# Thread: Grouping distributions together based on significance

1. ## Grouping distributions together based on significance

Hi, all:

My PhD research has wandered into an area that requires more statistical analysis than I am currently comfortable with, and so I'm looking for some guidance.

I have a small collection of items (~10) and a procedure that will measure how "good" each item is. However, for each item, the procedure doesn't give a single number as an answer, but rather a distribution of goodness values. I don't have any particular intuition about these distributions; for example, I can't assume that they have identical variances. The distributions are each sampled 100 times, but I could increase this if necessary.

Using Student's t-test with unequal variances, I know I can compare the goodness distributions of two items, determine if their means are significantly different, and then compare the means to order the two items. This is fine as far as it goes.
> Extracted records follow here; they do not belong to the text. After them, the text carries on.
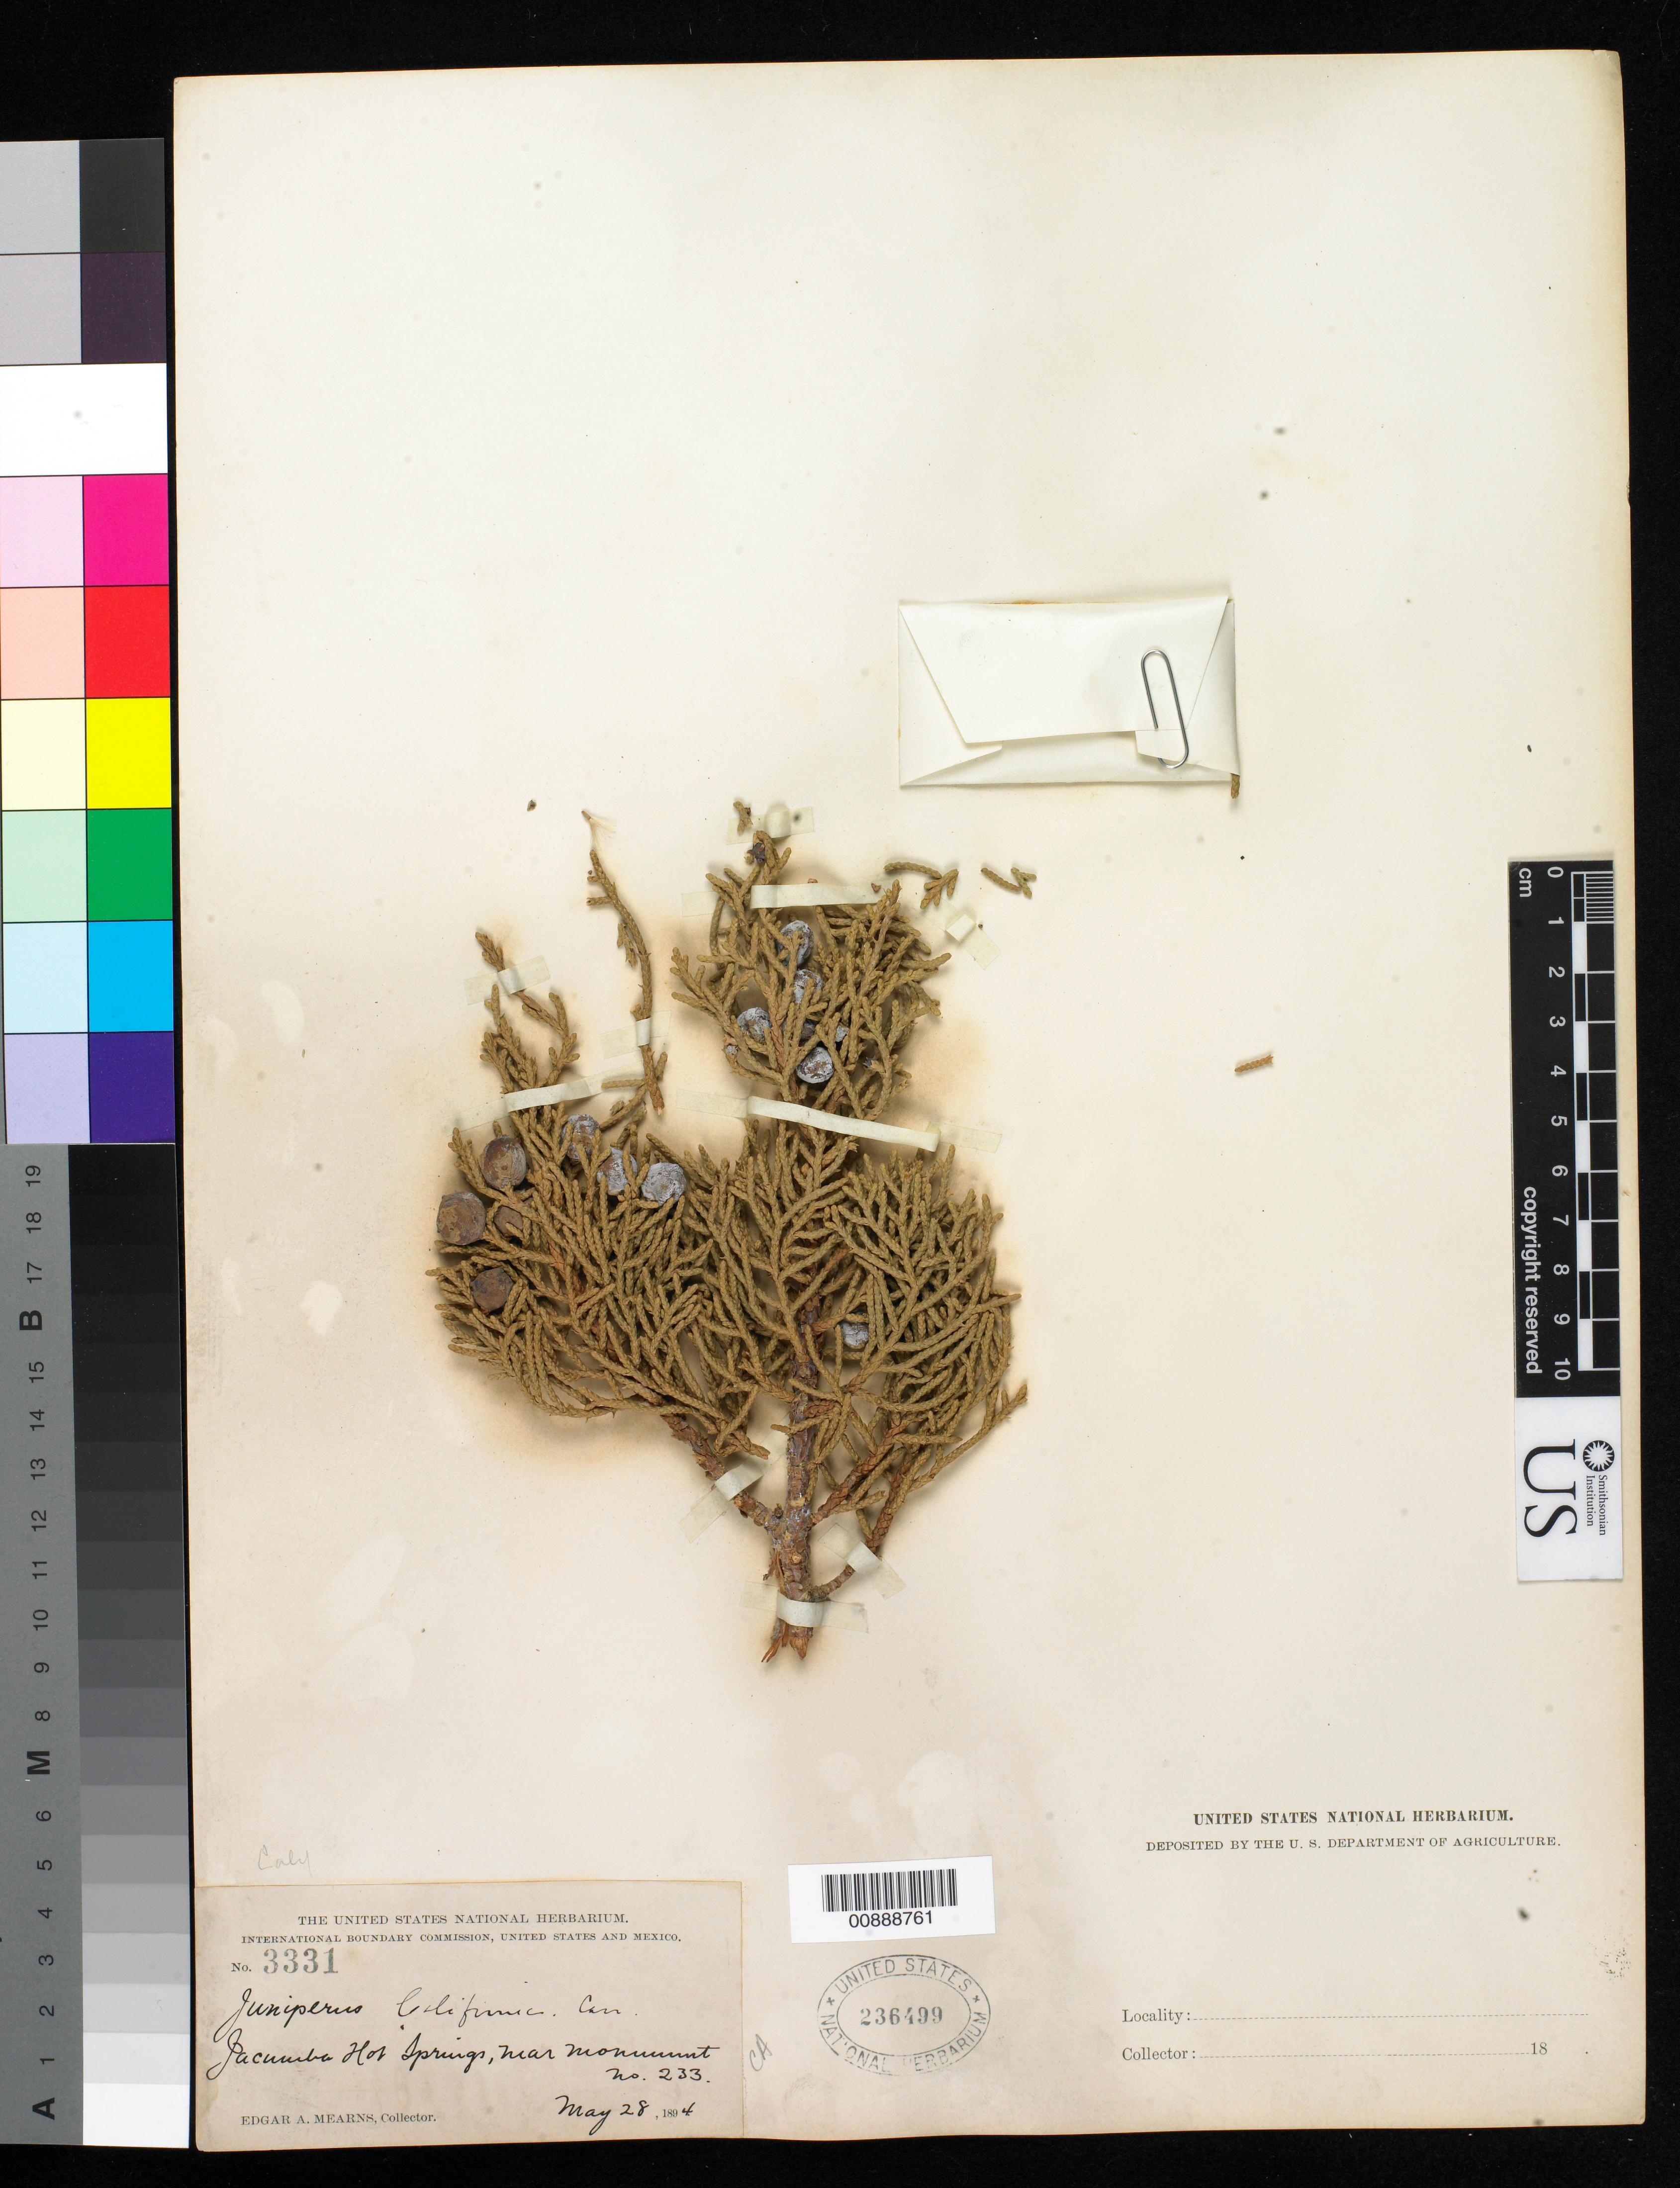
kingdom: Plantae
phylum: Tracheophyta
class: Pinopsida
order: Pinales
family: Cupressaceae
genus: Juniperus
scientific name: Juniperus californica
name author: Carrière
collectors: E. A. Mearns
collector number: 3331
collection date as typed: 28 May 1894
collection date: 1894-05-28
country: United States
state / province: California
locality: Jacumba Hot Springs, near monument no. 233.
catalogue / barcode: US 236499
However, what I'd really like to do is to rank the set of items into a set of groups (or "equivalence classes"), where items in the same group do not have means that are significantly different from each other, and items between groups do have means that are significantly different.

For example, if the set of items are {a1, a2, a3, a4, a5, a6}, I'd like to be able to say something like the following:

Item a5 has mean goodness 0.1
Items {a2, a4} are equivalent and have mean goodness 0.4
Item a6 has mean goodness 0.7
Items {a3, a1} are equivalent and have mean goodness 0.9

Does this make sense, or ring any bells?

I know I can use an ANOVA test to tell me if the means of three or more distributions are significantly different, and came up with the following algorithm to find the groups:

1) Start with each item in its own group.
2) Pick two groups at random and test whether the combined group would have significantly different means (via ANOVA or t-test). If the means are not different, then combine the two groups into a single group.
3) Repeat until no two groups can be combined any more.
4) Rank the groups using the pooled means of the goodness samples of all items in a group.

What do you think? Is this a known problem with a better solution in the literature? Is this a stable procedure -- i.e., are there problems with the ordering in which we select groups in step 2? Am I horribly misusing these tests?

Thanks in advance for reading through this. Any pointers at all will be helpful!

2. Sounds like you need to use a post hoc procedure like tukey HSD and friends.
That'll give you ur groups.

3. Huh, interesting. Very much what I was looking for. Thanks for the help!